(Beginning of Material for this exercise)

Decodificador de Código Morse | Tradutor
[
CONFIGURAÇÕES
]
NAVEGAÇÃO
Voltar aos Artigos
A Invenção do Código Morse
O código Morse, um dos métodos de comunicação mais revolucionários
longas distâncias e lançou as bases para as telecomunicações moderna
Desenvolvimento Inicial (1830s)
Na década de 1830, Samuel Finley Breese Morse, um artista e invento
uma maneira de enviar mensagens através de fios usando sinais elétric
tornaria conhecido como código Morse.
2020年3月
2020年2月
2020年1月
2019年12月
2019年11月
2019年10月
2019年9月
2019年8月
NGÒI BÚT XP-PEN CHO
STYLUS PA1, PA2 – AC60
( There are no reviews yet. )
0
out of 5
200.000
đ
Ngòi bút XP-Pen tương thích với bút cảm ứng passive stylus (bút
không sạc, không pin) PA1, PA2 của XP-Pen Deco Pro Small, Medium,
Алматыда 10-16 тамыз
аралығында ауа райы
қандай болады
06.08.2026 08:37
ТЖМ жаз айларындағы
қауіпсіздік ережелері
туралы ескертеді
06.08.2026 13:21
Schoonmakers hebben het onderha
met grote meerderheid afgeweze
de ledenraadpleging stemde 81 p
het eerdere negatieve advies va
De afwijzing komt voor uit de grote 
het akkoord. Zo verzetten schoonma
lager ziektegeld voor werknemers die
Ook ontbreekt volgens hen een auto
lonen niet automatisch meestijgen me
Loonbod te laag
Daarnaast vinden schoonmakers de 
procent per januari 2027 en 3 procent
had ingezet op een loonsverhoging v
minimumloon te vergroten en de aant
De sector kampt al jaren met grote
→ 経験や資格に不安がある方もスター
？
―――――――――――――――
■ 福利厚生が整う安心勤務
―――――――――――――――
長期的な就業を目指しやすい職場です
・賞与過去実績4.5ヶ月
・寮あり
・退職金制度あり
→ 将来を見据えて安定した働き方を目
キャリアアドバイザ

(End of Material for this exercise)

Find the line that contains "de ledenraadpleging stemde 81 p". Write out that line and every line after it through the end of the data, exactly, and nothing else.

de ledenraadpleging stemde 81 p
het eerdere negatieve advies va
De afwijzing komt voor uit de grote 
het akkoord. Zo verzetten schoonma
lager ziektegeld voor werknemers die
Ook ontbreekt volgens hen een auto
lonen niet automatisch meestijgen me
Loonbod te laag
Daarnaast vinden schoonmakers de 
procent per januari 2027 en 3 procent
had ingezet op een loonsverhoging v
minimumloon te vergroten en de aant
De sector kampt al jaren met grote
→ 経験や資格に不安がある方もスター
？
―――――――――――――――
■ 福利厚生が整う安心勤務
―――――――――――――――
長期的な就業を目指しやすい職場です
・賞与過去実績4.5ヶ月
・寮あり
・退職金制度あり
→ 将来を見据えて安定した働き方を目
キャリアアドバイザ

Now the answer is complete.